Return to site

How & Why All Student Affairs Professionals Should Be Measuring Co-Curricular Learning

June 30, 2021

The importance of assessment should not be lost on any student affairs professional. 

If it’s viewed as merely a nice-to-have activity at your institution, then you need to help reprioritize. Assessment is one of the most cited areas of concern or deficiency for accreditors and quality assurance entities. More specifically, institutions are often cited by accreditors for the lack of engagement or insufficient evidence of co-curricular and student affairs assessment.

I’ve encountered far too many student affairs professionals who do not believe that their work impacts their students’ learning. I remind them that learning involves any change in knowledge, skills, or behavior — not just classic academic learning. If your area or office engages with students in any way, then assessment of student learning includes you! 

Some areas may be more transactional and the learning outcomes may be pretty narrow or limited, but that’s ok. Every area plays a different role in the student experience, and assessment should be bounded by the scope of an area’s work.

It is worth pointing out that assessment for student affairs shouldn’t be all that different in its approach than efforts undertaken by academic affairs.

Academic affairs departments typically conduct specific learning interventions, including courses, capstone projects, and academic documents. These interventions contain and are guided by purposeful content, including curriculum, or college- or degree program-specific information. The interventions have integrated measures for assessment that include quizzes, tests, papers/projects, surveys, and evaluations. 

Student affairs should also have interventions, purposeful content, and integrated measures to promote learning. Interventions can include advising sessions, workshops, support services, and more; the purpose varies by office and content may or may not directly relate to classroom learning. Student affairs professionals can conduct assessments of learning through surveys, rubrics, observations, and more.

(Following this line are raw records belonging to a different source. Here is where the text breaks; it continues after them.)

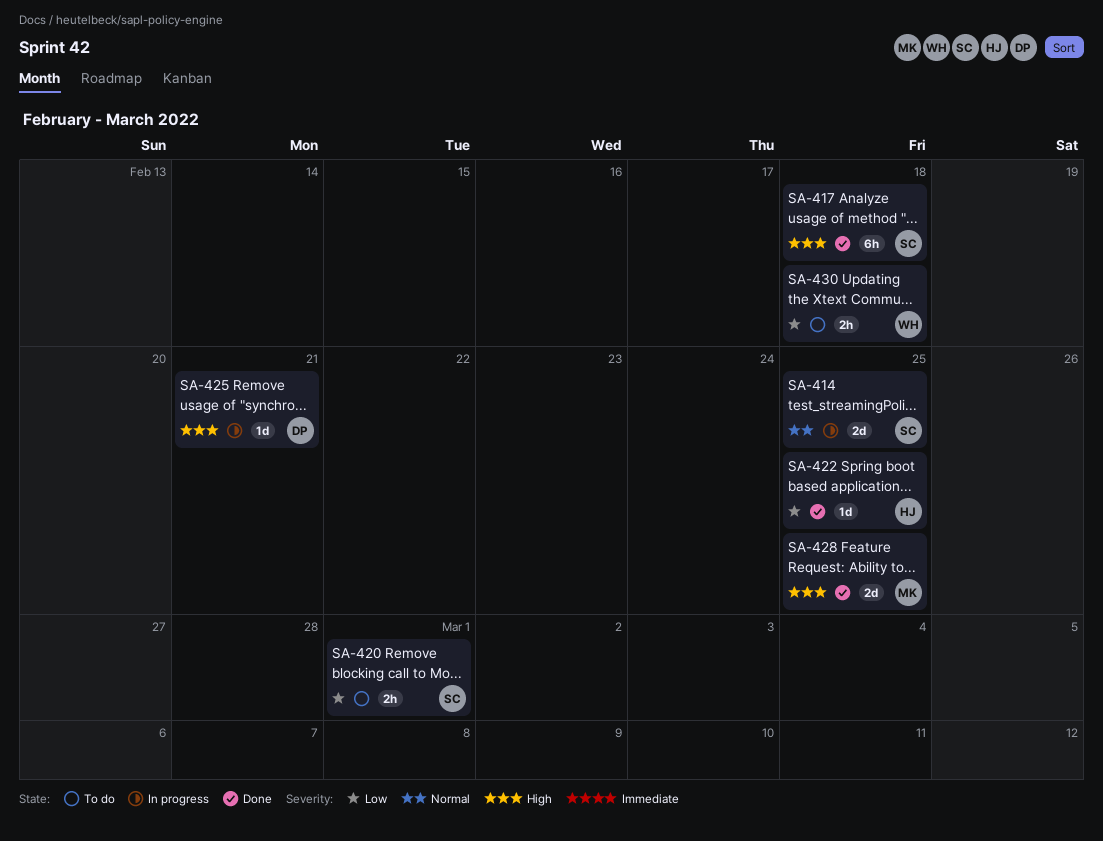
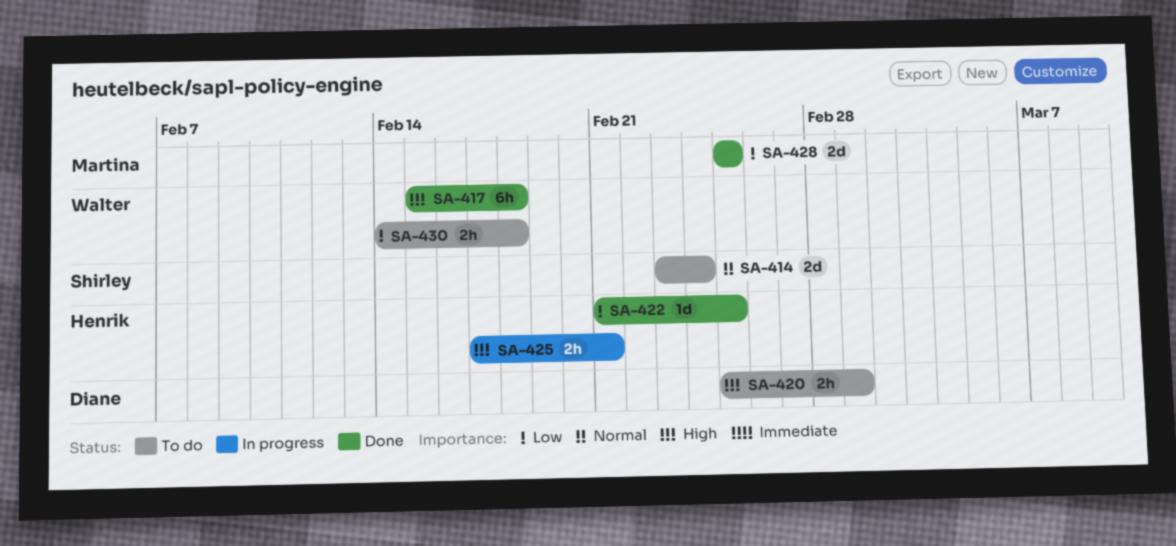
SA-414, status: In progress -> To do
SA-414, due: Feb 25 -> Feb 24
SA-417, owner: Shirley -> Walter
SA-420, owner: Shirley -> Diane
SA-420, priority: Low -> High
SA-425, owner: Diane -> Henrik
SA-425, estimate: 1d -> 2h
SA-428, priority: High -> Low

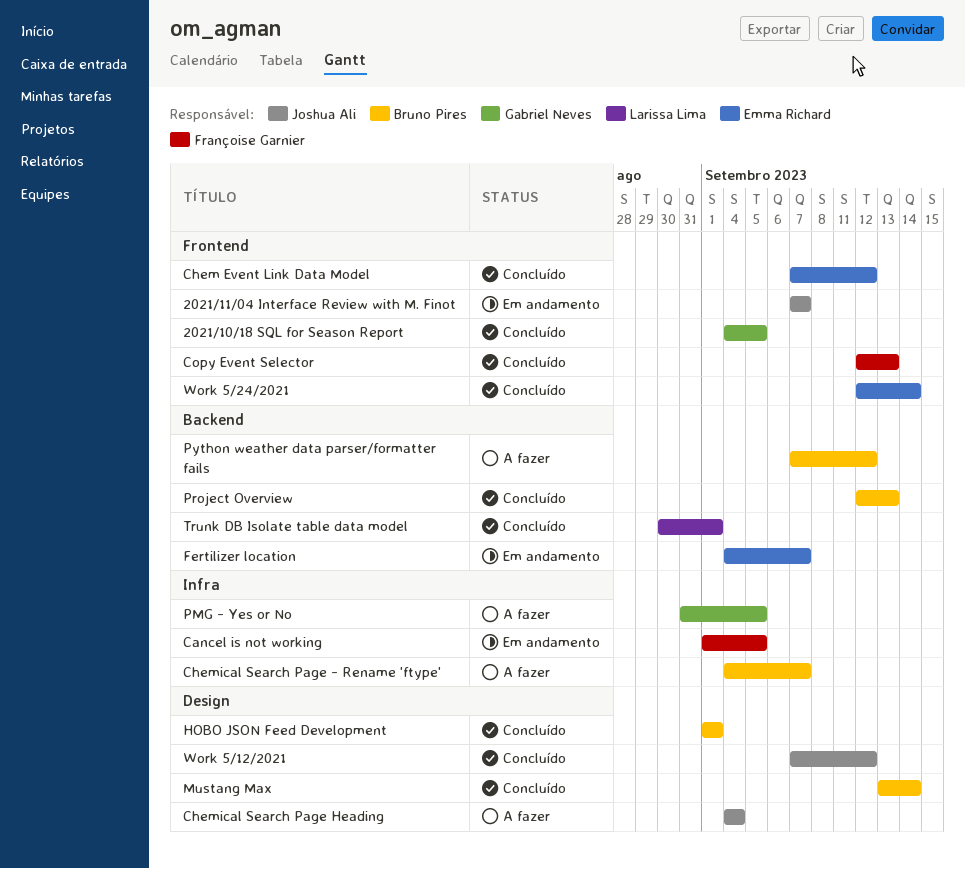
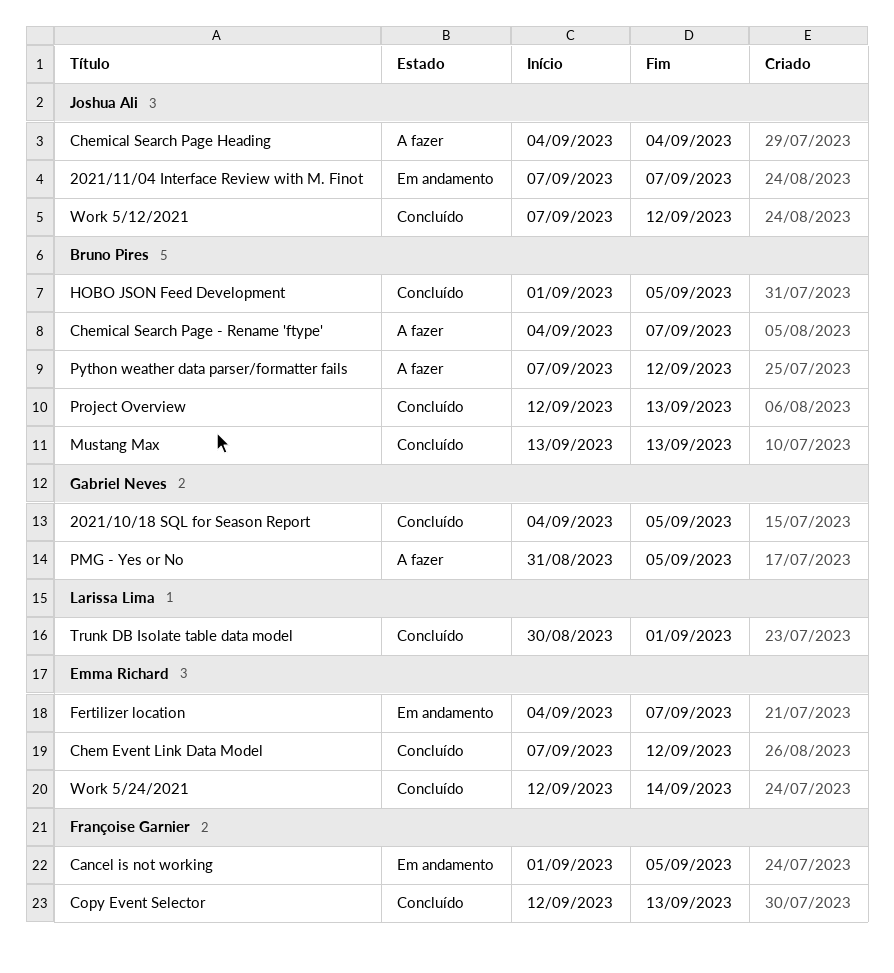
HOBO JSON Feed Development, due: Sep 1 -> Sep 5
Mustang Max, due: Sep 14 -> Sep 13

It’s typical for institutions to measure operational elements of student affairs (such as needs, satisfaction, usage, quality). Proper assessment of student learning should measure student actions, behaviors, and knowledge. Ideally, there should be a balance here. Learning doesn’t happen in a vacuum and the operational elements can provide important context.

As an example, imagine if you held an event and had evidence of students demonstrating mastery of the expected learning outcomes, but only two students participated. This may be affirming learning outcome data, but that is tempered by the small sample size. And from an operational perspective, this may be especially disappointing if resources were allocated for an event designed to attract a large attendance. 

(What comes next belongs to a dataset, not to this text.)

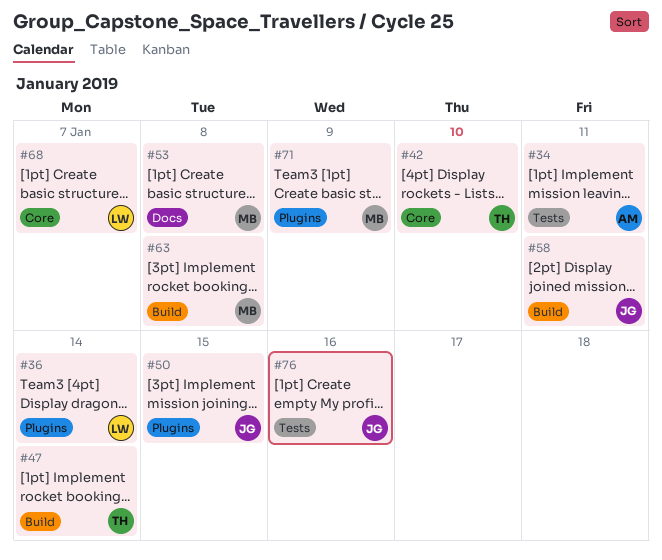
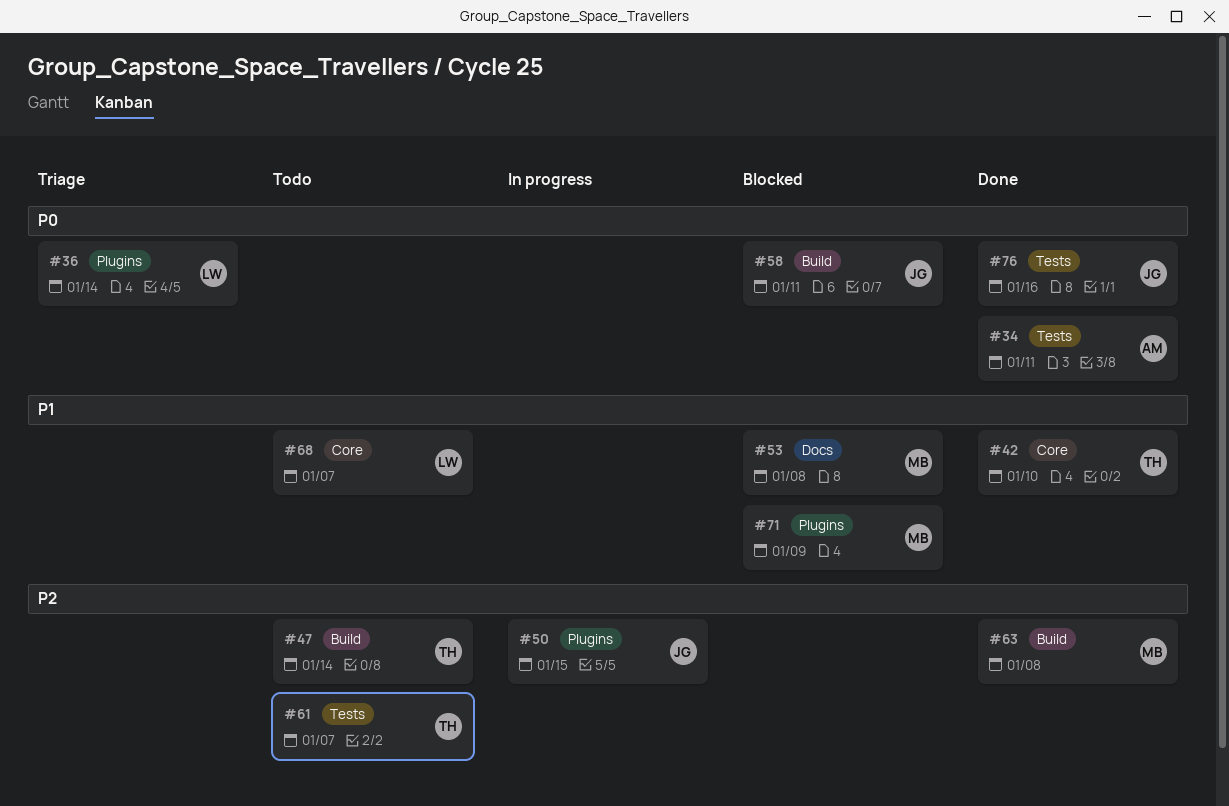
#61: none -> present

Alternatively, you might know that 200 students attended an event but have no data on whether they learned anything. In other words, you have helpful operational information but no insight on learning outcome achievement. 

Ideally, you would want to have both operational data and learning outcome data so you can think about actions for improvement for the event and the intended outcomes for students.

It’s important to remember the purpose and intention of assessment work; you should strive to engage and be informed by the process and not get bogged down or intimidated by the details. 

Institutions have to do more than share their intentions, however. If we only did that, then it would be all too easy to assume that everything is going according to plan without measures of quality assurance. 

And even when quality assurance is done on the front end or in relation to operations, those efforts do not account for whether student learning occurred. As such, we need to find evidence that our inputs, intentions, and assumptions are having the outputs, outcomes, and realities we anticipated.

I strongly push back on student affairs folks who argue against the relevance of assessment in general or against dedicating more resources to it. While assessment can often be improperly rolled out in practice or misunderstood by those involved, it’s meant to be useful, inform about effectiveness, and be meaningful to those involved. I’ve yet to encounter anyone – faculty, staff, administrators, external stakeholders, students – who didn’t want to or need to answer the following questions (from Upcraft and Schuh): 

  • How can we be better stewards of resources?
  • How can we improve quality where necessary?
  • Are we providing needed support for student success?
  • How can we articulate what we do to outside parties?
  • What are our students learning?

Those questions are seemingly relevant to all higher education professionals, but I especially share them here because assessment can provide the answers, complete with evidence! 

Good educational practice calls for data-informed decision-making and to know if our work is having its intended impacts. Assessment of student learning data is not the only data set you need to guide strategic decisions (you should also be looking at operational data, budget, institutional goals), but assessment of student learning needs to be part of key metrics and student success stories for institutions.